B.J. caught the bag, a genuine smile breaking through his fatigue. “Colonel, you’re a gentleman and a scholar. If you weren’t married, and I wasn’t married, and we weren’t in a mud hole in Korea, I’d kiss you.”

“Keep your distance, Hunnicutt,” Potter grunted, though he couldn’t hide the warmth in his eyes. He looked at the two young doctors—men he had watched carry the weight of a brutal war on their shoulders day after day—and felt a quiet wave of pride.

“Get some sleep, boys,” the Old Man added softly. “You’ve earned it.”

With a nod, the Colonel turned and stepped back out into the cool, dark Korean night, leaving the two roommates alone once more.

The silence returned to the Swamp, but the heavy, fragile tension was gone. It was replaced by the comfortable, quiet rhythm of two friends who had survived another day together.

B.J. opened the paper bag, the scent of cinnamon and sugar cutting through the stale air of the tent. He offered one to Hawkeye, who took it with a grateful nod.

Hawkeye bit into the cookie, leaning back against the wooden support pole of his cot. For the first time all day, his hands were perfectly steady.
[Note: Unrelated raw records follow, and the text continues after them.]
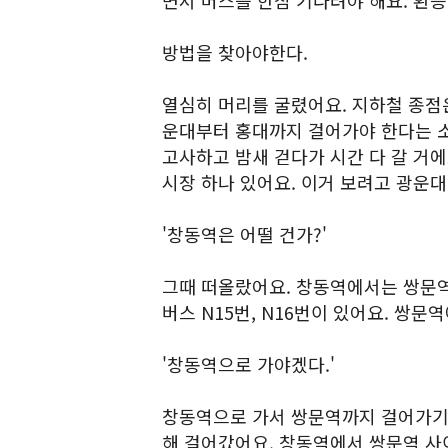
면서 버스를 한참 기다려야 해요. 환승
방법을 찾아야한다.
열심히 머리를 굴렸어요. 지하철 종점
운대부터 홍대까지 걸어가야 한다는 소
고사하고 밤새 걷다가 시간 다 갈 거에
시장 하나 있어요. 이거 보려고 광운
'창동역은 어떨 건가?'
그때 떠올랐어요. 창동역에서는 쌍문역
버스 N15번, N16번이 있어요. 쌍
'창동역으로 가야겠다.'
창동역으로 가서 쌍문역까지 걸어가기로
해 걸어갔어요. 창동역에서 쌍문역 사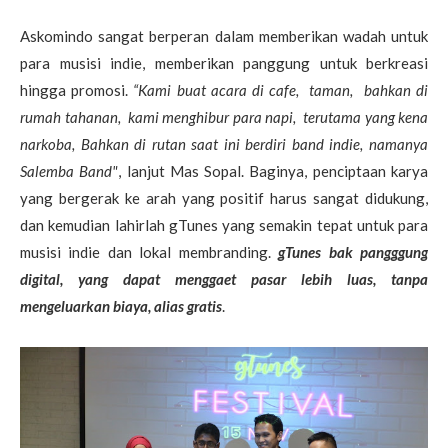
Askomindo sangat berperan dalam memberikan wadah untuk
para musisi indie, memberikan panggung untuk berkreasi
hingga promosi.
“Kami buat acara di cafe,
taman,
bahkan di
rumah tahanan,
kami menghibur para napi,
terutama yang kena
narkoba, Bahkan di rutan saat ini berdiri band indie, namanya
Salemba Band"
, lanjut Mas Sopal. Baginya, penciptaan karya
yang bergerak ke arah yang positif harus sangat didukung,
dan kemudian lahirlah gTunes yang semakin tepat untuk para
musisi indie dan lokal membranding.
gTunes bak pangggung
digital, yang dapat menggaet pasar lebih luas, tanpa
mengeluarkan biaya, alias gratis
.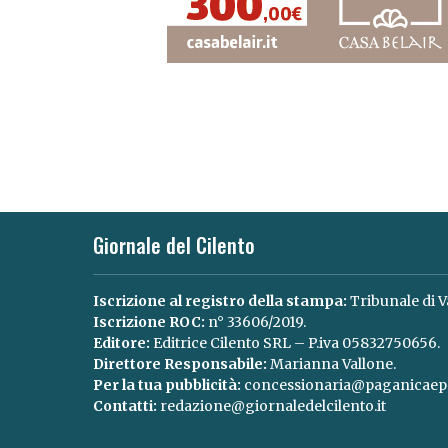
Giornale del Cilento
Iscrizione al registro della stampa:
Tribunale di V
Iscrizione ROC:
n° 33606/2019.
Editore:
Editrice Cilento SRL – P.iva 05832750656.
Direttore Responsabile:
Marianna Vallone.
Per la tua pubblicità:
concessionaria@paganicaepa
Contatti:
redazione@giornaledelcilento.it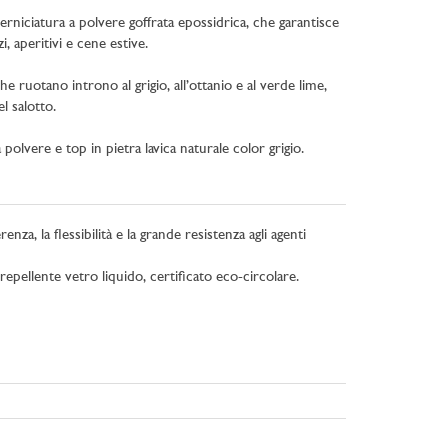
verniciatura a polvere goffrata epossidrica, che garantisce
, aperitivi e cene estive.
 ruotano introno al grigio, all’ottanio e al verde lime,
l salotto.
lvere e top in pietra lavica naturale color grigio.
za, la flessibilità e la grande resistenza agli agenti
pellente vetro liquido, certificato eco-circolare.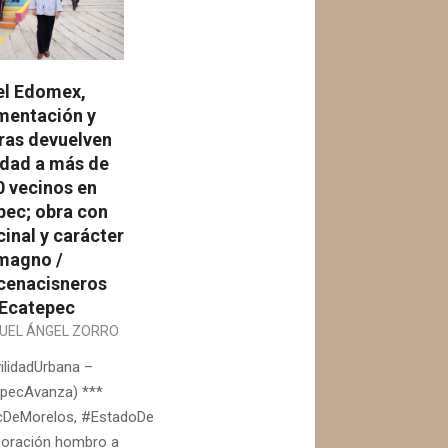
el Edomex,
mentación y
ras devuelven
idad a más de
0 vecinos en
pec; obra con
cinal y carácter
magno /
enacisneros
Ecatepec
UEL ÁNGEL ZORRO
lidadUrbana –
pecAvanza) ***
DeMorelos, #EstadoDeMéxico.- Gracias
aboración hombro a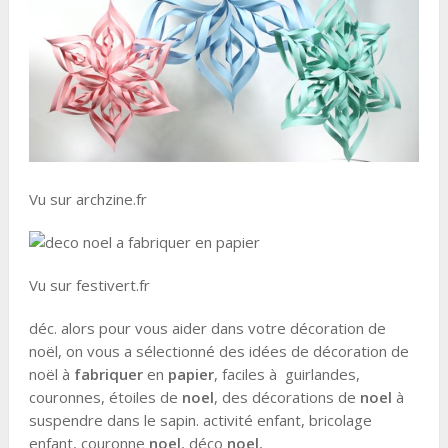
Vu sur archzine.fr
Vu sur festivert.fr
déc. alors pour vous aider dans votre décoration de
noël, on vous a sélectionné des idées de décoration de
noël à
fabriquer
en
papier
, faciles à guirlandes,
couronnes, étoiles de
noel
, des décorations de
noel
à
suspendre dans le sapin. activité enfant, bricolage
enfant, couronne
noel
, déco
noel
,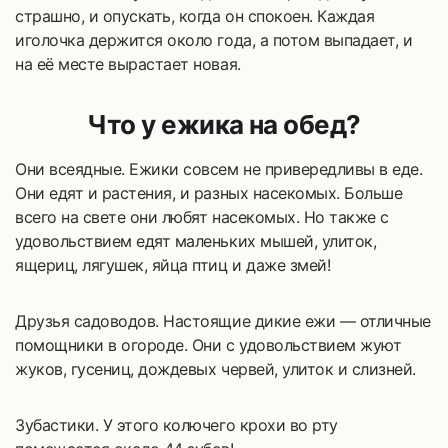
страшно, и опускать, когда он спокоен. Каждая
иголочка держится около года, а потом выпадает, и
на её месте вырастает новая.
Что у ежика на обед?
Они всеядные. Ежики совсем не привередливы в еде.
Они едят и растения, и разных насекомых. Больше
всего на свете они любят насекомых. Но также с
удовольствием едят маленьких мышей, улиток,
ящериц, лягушек, яйца птиц и даже змей!
Друзья садоводов. Настоящие дикие ежи — отличные
помощники в огороде. Они с удовольствием жуют
жуков, гусениц, дождевых червей, улиток и слизней.
Зубастики. У этого колючего крохи во рту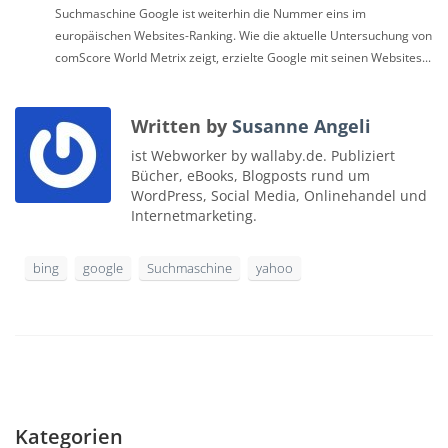
Suchmaschine Google ist weiterhin die Nummer eins im
europäischen Websites-Ranking. Wie die aktuelle Untersuchung von
comScore World Metrix zeigt, erzielte Google mit seinen Websites...
Written by
Susanne Angeli
ist Webworker by wallaby.de. Publiziert
Bücher, eBooks, Blogposts rund um
WordPress, Social Media, Onlinehandel und
Internetmarketing.
bing
google
Suchmaschine
yahoo
Kategorien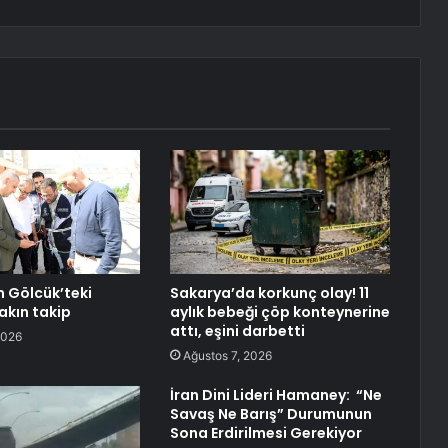
n Gölcük’teki
Sakarya’da korkunç olay! 11
akın takip
aylık bebeği çöp konteynerine
attı, eşini darbetti
2026
Ağustos 7, 2026
İran Dini Lideri Hamaney: “Ne
Savaş Ne Barış” Durumunun
Sona Erdirilmesi Gerekiyor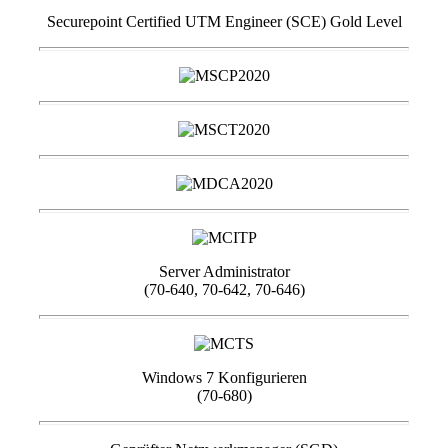
Securepoint Certified UTM Engineer (SCE) Gold Level
Server Administrator
(70-640, 70-642, 70-646)
Windows 7 Konfigurieren
(70-680)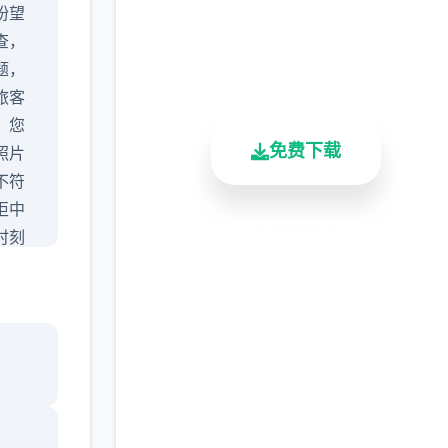
盼望
查，
2.3M+
4.9/5
900K+
题，
总下载量
用户评分
活跃用户
旅客
，您
免费下载
照片
不符
拒中
时刻
安全下载
高速安装
完全免费
取的
客服支持
确检
既要
量的
下方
“You know, Beej,” Hawkeye said quietly, his voice dropping its performance and becoming completely real. “Sometimes, the Old Man really knows how to deliver a punchline.”

B.J. looked down at his cookie, then out toward the closed tent flap. “He knows what keeps us from breaking, Hawk.”

They sat in the warm, dim glow of the lamp, eating their stolen sweets in silence, listening to the crickets outside finally outsinging the artillery. It wasn’t home, and it wasn’t perfect, but for the next twelve hours, it was enough.

In the middle of nowhere, surrounded by mud and canvas, it was the small kindnesses that kept the 4077th alive.